In the third part of Play Van Abbe, the act of collecting falls under the spotlight. What does it mean to collect and keep works of art? What kind of world is perceived when viewing a collection? Who decides and why?
Part 3 of Play Van Abbe is about collecting as an archive of visual cultural memories. The museum maps out what a collection policy tells us about the time in which it is established. We also wonder what it means to collect ”political moments”; moments that give meaning to developments in our contemporary culture.
The exhibition gives you the chance to look again at a selection of works of the Van Abbemuseum and compare them with collections and archives created by artists. For them, collecting is a strategy for creating an image of the social situation in which they live.

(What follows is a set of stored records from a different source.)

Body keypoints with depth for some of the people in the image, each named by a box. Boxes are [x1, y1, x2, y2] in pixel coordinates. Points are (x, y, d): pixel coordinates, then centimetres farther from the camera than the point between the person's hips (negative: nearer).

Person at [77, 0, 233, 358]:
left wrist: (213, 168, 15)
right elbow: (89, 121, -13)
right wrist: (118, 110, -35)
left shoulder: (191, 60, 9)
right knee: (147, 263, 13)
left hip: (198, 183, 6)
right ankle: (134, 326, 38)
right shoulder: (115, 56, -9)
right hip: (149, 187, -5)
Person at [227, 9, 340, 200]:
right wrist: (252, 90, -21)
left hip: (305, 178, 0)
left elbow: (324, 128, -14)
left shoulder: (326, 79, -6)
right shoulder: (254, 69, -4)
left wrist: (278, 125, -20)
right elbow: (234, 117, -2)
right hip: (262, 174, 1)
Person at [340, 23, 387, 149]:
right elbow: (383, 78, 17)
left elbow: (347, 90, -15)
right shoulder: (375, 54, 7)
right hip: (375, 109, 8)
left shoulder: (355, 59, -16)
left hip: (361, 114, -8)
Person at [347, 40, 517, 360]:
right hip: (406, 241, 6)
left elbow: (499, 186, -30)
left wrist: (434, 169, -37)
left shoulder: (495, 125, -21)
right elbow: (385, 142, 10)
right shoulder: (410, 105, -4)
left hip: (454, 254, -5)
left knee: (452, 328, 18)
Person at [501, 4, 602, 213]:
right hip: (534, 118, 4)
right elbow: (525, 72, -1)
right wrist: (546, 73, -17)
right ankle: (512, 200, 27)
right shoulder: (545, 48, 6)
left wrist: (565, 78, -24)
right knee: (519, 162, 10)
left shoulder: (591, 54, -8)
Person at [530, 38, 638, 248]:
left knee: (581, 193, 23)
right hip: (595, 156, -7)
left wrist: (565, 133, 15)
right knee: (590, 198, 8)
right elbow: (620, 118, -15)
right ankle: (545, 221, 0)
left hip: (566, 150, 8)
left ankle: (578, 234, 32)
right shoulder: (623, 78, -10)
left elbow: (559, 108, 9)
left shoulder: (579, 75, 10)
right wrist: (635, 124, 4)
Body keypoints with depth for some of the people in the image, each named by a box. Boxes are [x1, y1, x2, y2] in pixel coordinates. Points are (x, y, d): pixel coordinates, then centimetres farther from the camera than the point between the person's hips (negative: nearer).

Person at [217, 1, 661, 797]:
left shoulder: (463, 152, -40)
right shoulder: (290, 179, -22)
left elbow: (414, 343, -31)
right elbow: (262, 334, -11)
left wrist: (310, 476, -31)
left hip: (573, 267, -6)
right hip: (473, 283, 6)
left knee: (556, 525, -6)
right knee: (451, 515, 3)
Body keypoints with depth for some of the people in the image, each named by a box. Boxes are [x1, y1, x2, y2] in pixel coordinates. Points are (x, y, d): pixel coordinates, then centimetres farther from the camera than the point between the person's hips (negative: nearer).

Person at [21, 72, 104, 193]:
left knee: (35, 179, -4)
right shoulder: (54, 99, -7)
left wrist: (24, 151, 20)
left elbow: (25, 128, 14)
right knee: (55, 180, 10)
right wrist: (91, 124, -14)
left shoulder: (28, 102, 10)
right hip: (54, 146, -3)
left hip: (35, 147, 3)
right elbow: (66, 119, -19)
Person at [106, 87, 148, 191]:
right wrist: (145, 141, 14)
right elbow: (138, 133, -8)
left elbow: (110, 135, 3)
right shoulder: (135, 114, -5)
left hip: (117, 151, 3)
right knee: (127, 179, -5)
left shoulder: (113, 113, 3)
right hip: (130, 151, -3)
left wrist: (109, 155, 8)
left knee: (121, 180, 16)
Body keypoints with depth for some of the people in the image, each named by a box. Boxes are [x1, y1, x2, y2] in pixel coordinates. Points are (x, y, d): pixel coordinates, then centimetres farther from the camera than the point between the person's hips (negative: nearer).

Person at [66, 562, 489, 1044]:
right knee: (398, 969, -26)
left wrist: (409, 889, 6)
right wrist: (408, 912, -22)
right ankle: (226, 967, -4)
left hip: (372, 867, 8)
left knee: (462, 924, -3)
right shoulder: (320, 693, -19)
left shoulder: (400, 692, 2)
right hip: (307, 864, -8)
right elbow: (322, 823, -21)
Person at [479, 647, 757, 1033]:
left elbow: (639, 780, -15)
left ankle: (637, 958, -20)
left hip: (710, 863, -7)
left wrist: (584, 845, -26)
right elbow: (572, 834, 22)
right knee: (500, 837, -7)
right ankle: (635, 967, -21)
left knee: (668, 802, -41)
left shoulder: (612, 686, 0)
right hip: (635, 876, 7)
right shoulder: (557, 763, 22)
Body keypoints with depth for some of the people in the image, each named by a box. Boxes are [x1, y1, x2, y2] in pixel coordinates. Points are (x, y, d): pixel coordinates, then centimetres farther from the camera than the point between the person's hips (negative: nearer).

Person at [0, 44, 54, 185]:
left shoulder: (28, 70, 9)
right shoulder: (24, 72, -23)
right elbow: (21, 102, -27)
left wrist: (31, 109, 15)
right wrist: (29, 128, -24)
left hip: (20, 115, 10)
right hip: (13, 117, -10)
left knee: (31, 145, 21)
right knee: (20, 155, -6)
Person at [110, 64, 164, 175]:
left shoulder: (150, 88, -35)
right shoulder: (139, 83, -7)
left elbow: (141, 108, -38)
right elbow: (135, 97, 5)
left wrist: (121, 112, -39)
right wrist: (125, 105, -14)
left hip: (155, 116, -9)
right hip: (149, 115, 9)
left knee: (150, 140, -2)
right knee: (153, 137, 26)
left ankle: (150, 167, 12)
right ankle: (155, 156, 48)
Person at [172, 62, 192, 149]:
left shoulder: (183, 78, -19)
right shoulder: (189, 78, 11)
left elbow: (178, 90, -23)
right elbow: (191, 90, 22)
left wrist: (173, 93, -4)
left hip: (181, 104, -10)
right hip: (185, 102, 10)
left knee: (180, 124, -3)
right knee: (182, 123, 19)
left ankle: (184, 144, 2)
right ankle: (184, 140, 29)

Personal view on historical moments
The exhibition features artists who have tried to wrest the possibility to be political from the mechanisms of collecting. In many artworks, historical moments will be seen through a personal eye and well known (media) images are combined with personal diaries, documents, and photos. An example is the work by Sean Snyder that focuses on image production and the representation of war by the media. He attempts to reveal some fundamental questions of representation.
Given the lack of suitable institutes in some parts of the world that present a collective history, artists themselves are sometimes forced to create their own, partial, art narratives, archives and collections. They search for their own historical trajectories, piece together interrupted narratives and create their identities with these collections. The work of Zofia Kulik for example, of the KwieKulik duo, comprises the alternative story of (art in) Poland between the years 1971 and 1987. The Romanian artist Lia Perjovschi has been developing a subjective art historical index which grew into the Contemporary Art Archive/Centre for Analysis (CAA/CfA). View the index here.
Next to works by individual artists, some collections by institutions are scrutinized. Visitors can see the Van Abbemuseum collection in a new light, as the representative policies behind this collection are analysed. A part of the collection of the Contemporary Art Museum Palestine (CAMP) will be shown for the first time together with documentation on the motivations and possibilities for the future of a Palestinian museum. Another collection that falls under the spotlight is the Eindhoven BKR collection from the ICN (Instituut Collectie Nederland).
Programme opening 25/09/2010
16.00 – 16.45 Opening speech in the Auditorium by Kader Abdolah, the Iranian-Dutch writer and columnist, and Charles Esche, director Van Abbemuseum
16.00 – 18.00 Tours by special guest guides
17.00 – 19.00 KIOSK for Useful Knowledge: Narratives about Places, Cities, Territories. The Museum: Live-dialogue Nr.1 between Paul O’Neill and the Van Abbemuseum curator Annie Fletcher. The dialogue can be followed in room B0-06. Archived by Hannah Hurtzig/ Mobile Academy. Paul O’Neill is curator, artist and Research Fellow at Situations in Bristol.